Crandall failed one test when he poured himself a tumbler of lemonade while leaving mine empty, but passed the next with flair.
“The so-so lawyer I hired bills around a hundred-fifty an hour,” he said while wringing water out of his ponytail onto my foot. “I can pay you the same up to ten, maybe fifteen thousand.”
“Expenses?”
“Within reason. You’ll have to clear with me first.”
“What is it you think I can do?”
His dark blue eyes regarded me with the same interest people lavish on old movie tickets found in jacket pockets.
“Save my damn sister’s ass,” he said.
Miles beyond the baking sky a black-silver grid flashed for a nanosecond and then wasn’t there, had never been there. Its ten billion dillion bars and lines and filaments, each crossing each at curving right angles, was only a fairy tale. I had made it up myself.
“Call it God, call it Harriet,” Dad told David and me in our backyard in Waterloo. “Doesn’t matter what you call it. It’s there and the only choice you have is to hang on for the ride or sit it out on the sidelines.”
I was a kid at the time and decided to call it Snoopy. Now, at thirty-five, I just called it the grid because that’s what it felt like. And I was tired of the sidelines.

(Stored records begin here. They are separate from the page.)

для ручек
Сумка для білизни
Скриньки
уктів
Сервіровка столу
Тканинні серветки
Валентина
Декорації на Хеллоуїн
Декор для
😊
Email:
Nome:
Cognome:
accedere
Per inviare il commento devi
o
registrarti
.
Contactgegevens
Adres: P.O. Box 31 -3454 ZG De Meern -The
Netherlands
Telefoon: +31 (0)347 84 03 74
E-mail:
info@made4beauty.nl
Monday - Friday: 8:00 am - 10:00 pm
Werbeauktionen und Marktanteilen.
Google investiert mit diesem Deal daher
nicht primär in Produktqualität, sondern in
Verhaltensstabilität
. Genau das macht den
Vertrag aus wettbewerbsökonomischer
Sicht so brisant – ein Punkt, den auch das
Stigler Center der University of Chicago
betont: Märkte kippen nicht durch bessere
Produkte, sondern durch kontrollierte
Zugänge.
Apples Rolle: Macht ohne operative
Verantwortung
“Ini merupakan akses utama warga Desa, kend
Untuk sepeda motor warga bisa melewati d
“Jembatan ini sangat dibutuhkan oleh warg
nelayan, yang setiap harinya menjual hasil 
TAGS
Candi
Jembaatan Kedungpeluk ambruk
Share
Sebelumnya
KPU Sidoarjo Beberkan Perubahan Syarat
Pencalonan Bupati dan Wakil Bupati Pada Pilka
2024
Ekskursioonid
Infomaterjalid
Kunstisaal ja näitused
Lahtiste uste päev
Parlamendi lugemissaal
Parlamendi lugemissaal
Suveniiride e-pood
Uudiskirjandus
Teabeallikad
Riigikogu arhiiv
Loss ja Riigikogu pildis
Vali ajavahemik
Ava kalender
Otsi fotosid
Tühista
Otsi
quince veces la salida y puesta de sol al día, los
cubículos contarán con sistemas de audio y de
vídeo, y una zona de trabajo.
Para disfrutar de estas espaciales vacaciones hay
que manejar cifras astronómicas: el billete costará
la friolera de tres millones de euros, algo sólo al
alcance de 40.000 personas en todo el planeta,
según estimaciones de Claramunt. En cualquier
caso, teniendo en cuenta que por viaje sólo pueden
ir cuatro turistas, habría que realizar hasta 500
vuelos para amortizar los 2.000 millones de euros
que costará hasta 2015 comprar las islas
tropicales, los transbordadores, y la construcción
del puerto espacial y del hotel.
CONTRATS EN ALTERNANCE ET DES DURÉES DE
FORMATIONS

“Deal,” I told Dan Crandall. “You can leave a thousand-dollar retainer and email me everything you’ve got tonight. I assume your sister’s being held in Las Colinas?”
The women’s prison in a suburb of San Diego had been named either “The Hills” or “The Cabbage Seeds,” depending on translation. The notion of being confined in a cabbage seed struck me as mythical, even charming.

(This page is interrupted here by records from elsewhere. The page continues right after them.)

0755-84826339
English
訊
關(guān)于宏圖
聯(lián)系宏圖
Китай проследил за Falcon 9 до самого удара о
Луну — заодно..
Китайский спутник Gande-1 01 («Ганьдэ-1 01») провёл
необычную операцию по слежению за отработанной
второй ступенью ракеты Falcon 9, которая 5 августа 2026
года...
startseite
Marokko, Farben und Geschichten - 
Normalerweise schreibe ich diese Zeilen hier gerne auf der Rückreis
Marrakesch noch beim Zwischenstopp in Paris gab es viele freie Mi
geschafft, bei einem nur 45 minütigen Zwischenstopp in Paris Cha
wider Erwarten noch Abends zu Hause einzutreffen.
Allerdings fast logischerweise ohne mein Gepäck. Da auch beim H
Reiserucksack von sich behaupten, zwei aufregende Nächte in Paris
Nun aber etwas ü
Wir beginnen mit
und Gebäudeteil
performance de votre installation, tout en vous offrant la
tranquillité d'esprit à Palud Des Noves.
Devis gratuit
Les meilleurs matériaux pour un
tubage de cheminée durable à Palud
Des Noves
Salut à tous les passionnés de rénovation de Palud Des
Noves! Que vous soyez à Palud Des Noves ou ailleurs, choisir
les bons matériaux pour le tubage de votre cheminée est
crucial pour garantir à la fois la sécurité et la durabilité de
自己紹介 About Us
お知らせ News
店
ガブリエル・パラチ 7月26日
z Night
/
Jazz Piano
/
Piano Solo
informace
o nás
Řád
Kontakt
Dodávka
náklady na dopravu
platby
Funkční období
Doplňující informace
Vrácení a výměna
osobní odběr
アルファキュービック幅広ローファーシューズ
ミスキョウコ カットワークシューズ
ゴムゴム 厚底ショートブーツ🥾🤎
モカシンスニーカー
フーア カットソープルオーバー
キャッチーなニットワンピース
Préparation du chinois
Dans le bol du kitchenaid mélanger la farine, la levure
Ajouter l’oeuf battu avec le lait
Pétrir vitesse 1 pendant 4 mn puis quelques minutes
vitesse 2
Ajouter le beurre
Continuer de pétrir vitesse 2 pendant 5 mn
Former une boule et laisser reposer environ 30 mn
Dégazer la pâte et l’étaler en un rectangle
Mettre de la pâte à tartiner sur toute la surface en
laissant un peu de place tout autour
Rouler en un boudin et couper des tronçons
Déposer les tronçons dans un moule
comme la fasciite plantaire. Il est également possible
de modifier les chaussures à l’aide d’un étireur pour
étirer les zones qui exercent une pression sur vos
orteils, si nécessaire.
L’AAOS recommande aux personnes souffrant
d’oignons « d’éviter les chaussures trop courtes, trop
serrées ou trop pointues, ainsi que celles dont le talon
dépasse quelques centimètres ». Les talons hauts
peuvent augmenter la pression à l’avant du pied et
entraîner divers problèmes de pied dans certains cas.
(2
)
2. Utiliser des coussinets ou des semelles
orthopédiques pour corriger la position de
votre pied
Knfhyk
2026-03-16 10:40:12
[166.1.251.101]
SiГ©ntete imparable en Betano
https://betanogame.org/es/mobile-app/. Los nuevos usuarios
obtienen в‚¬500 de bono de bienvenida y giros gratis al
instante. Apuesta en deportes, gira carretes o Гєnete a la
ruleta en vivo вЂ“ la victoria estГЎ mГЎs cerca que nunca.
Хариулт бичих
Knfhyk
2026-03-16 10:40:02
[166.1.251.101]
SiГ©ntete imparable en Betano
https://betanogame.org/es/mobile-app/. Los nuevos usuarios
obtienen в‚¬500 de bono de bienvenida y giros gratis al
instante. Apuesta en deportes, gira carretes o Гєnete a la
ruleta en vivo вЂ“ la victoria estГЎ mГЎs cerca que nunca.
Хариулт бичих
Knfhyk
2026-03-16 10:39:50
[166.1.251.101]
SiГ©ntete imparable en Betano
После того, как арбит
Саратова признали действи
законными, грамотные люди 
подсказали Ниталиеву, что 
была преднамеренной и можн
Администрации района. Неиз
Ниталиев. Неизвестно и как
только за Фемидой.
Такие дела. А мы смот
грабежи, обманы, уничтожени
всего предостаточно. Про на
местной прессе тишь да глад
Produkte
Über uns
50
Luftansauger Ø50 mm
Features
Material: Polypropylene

“Yes,” Dan Crandall answered with distaste while pulling a slim checkbook out of the right pocket of his wool shirt.
“How am I supposed to get in to see her?”
“I’ll tell the lawyer to fix it. Maybe you could analyze her and give him a report. He’ll set it up.”

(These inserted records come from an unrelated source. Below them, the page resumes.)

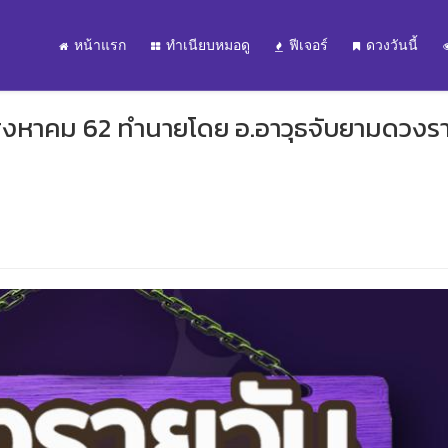
หน้าแรก
ทำเนียบหมอดู
ฟีเจอร์
ดวงวันนี้
3 สิงหาคม 62 ทำนายโดย อ.อาวุธจับยามดวงร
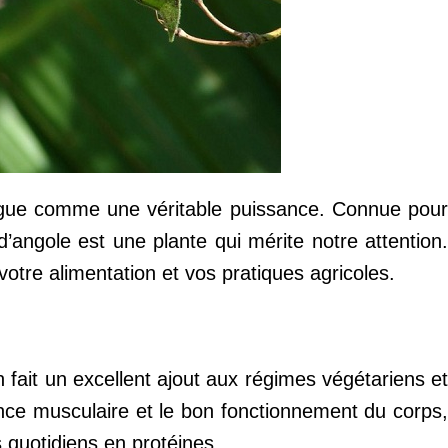
stingue comme une véritable puissance. Connue pour
 d’angole est une plante qui mérite notre attention.
otre alimentation et vos pratiques agricoles.
fait un excellent ajout aux régimes végétariens et
ance musculaire et le bon fonctionnement du corps,
 quotidiens en protéines.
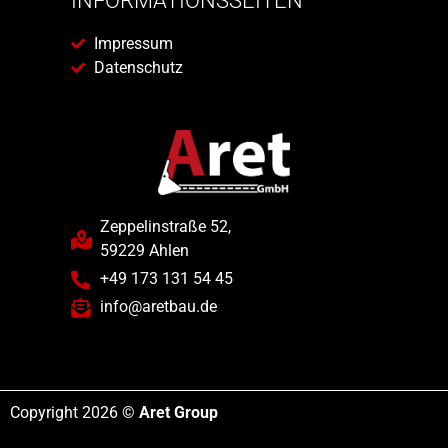
INFORMATIONSSEITEN
Impressum
Datenschutz
Zeppelinstraße 52,
59229 Ahlen
+49 173 131 54 45
info@aretbau.de
Copyright 2026 ©
Aret Group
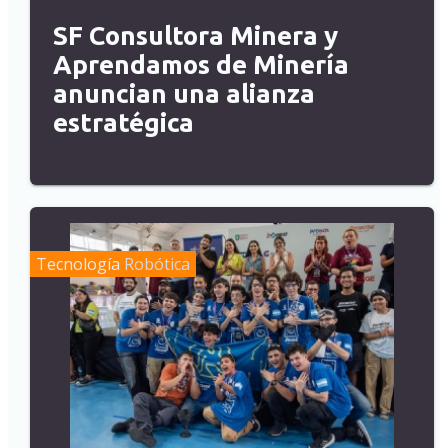
SF Consultora Minera y
Aprendamos de Minería
anuncian una alianza
estratégica
Tecnología
Robótica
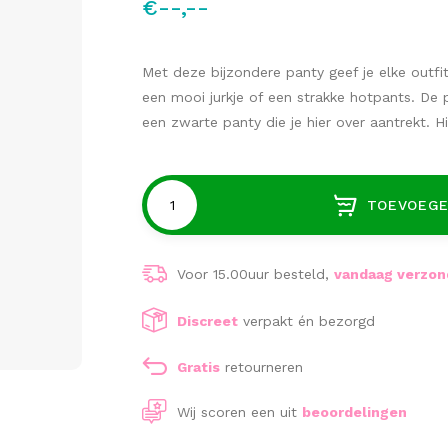
€--,--
Met deze bijzondere panty geef je elke outfi
een mooi jurkje of een strakke hotpants. De
een zwarte panty die je hier over aantrekt. H
TOEVOEGE
Voor 15.00uur besteld,
vandaag verzo
Discreet
verpakt én bezorgd
Gratis
retourneren
Wij scoren een
uit
beoordelingen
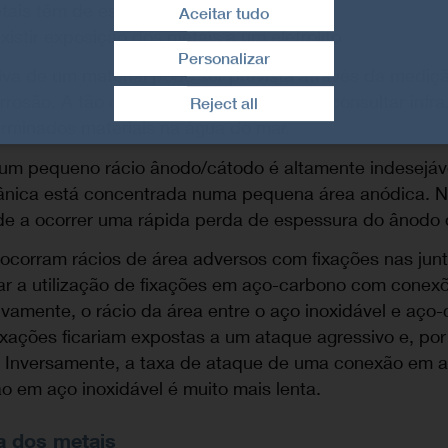
tais têm de estar em contacto elétrico
Aceitar tudo
istir exposição dos metais a um eletrólito
Personalizar
iva de um material pode ser prevista através da mediç
Retirar consentimento
rrosão. A tão conhecida série galvânica, consultar infra,
Reject all
erminados materiais na água do mar.
m pequeno rácio ânodo/cátodo é altamente indesejáve
vânica está concentrada numa pequena área anódica. 
de a ocorrer uma rápida perda de espessura do ânodo d
 ocorram rácios de área adversos com fixações nas junt
tar a utilização de fixações em aço-carbono com cone
tivamente, o rácio da área entre o aço inoxidável e aço
xações ficariam expostas a um ataque agressivo e, por
. Inversamente, a taxa de ataque de uma conexão em 
o em aço inoxidável é muito mais lenta.
a dos metais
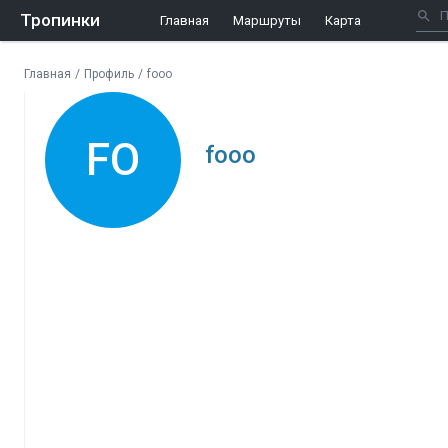
Тропинки
Главная
Маршруты
Карта
Главная
/
Профиль
/
fooo
FO
fooo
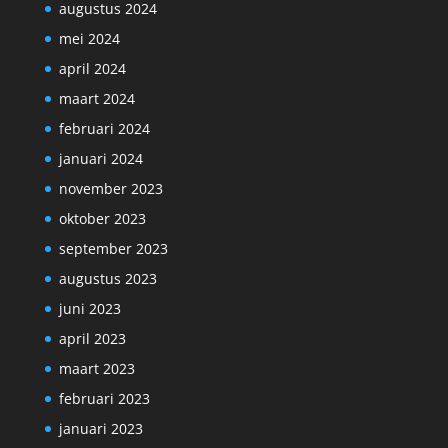
augustus 2024
mei 2024
april 2024
maart 2024
februari 2024
januari 2024
november 2023
oktober 2023
september 2023
augustus 2023
juni 2023
april 2023
maart 2023
februari 2023
januari 2023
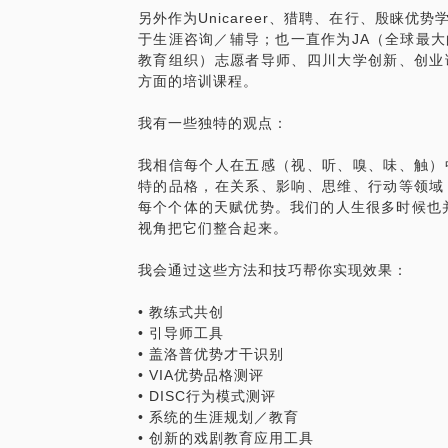
另外作为Unicareer、猎聘、在行、殷睐
于生涯咨询／辅导；也一直作为JA（全球最
教育组织）志愿者导师、四川大学创新、创业
方面的培训课程。
我有一些独特的观点：
我相信每个人在五感（视、听、嗅、味、触）
特的品格，在关系、影响、思维、行动等领域
每个个体的天赋优势。我们的人生很多时候也
视角把它们整合起来。
我会通过这些方法和技巧帮你实现效果：
• 教练式共创
• 引导师工具
• 盖洛普优势才干识别
• VIA优势品格测评
• DISC行为模式测评
• 系统的生涯规划／教育
• 创新的戏剧教育应用工具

“Crandall, my field is social psychology, not clinical. I don’t analyze people. Are you sure you know what you’re hiring here?”
“Talk to her,” he insisted. “Just do that, okay?”
The check, drawn on a bank in Anchorage, Alaska, fluttered happily beside the lemonade.
“Okay,” I answered, but the answer was more general than the question. I meant that I’d think about it while I wondered what it was he expected me to do.
In seconds he’d pulled on his socks and those platypus-foot boots, stuffed the rest of his clothes under an arm and walked away in the direction of the locked gate where I assumed he’d left whatever vehicle brought him out here.
“Misha,” I whispered into yellow-gray afternoon light, “a man in his underwear is leaving, but I’m back.”
It was the first time I’d spoken to her in two years.
Later I went online to find out what you wear while visiting a women’s prison. A retired cop in a Quaker chat room typed, “When visiting any prison you have to wear a bra, carry nothing that could be used as a weapon, and avoid dangling earrings in pierced ears. She might grab ’em and rip your lobes in half.”
When the moon rose like the edge of a spoon over my bowl of broken rocks, I was pawing through storage boxes behind the third of my twelve doors, looking for the tiny lapis earrings that had been my mother’s. They had gold posts. Muffin Crandall would have a hard time ripping them out of my ears.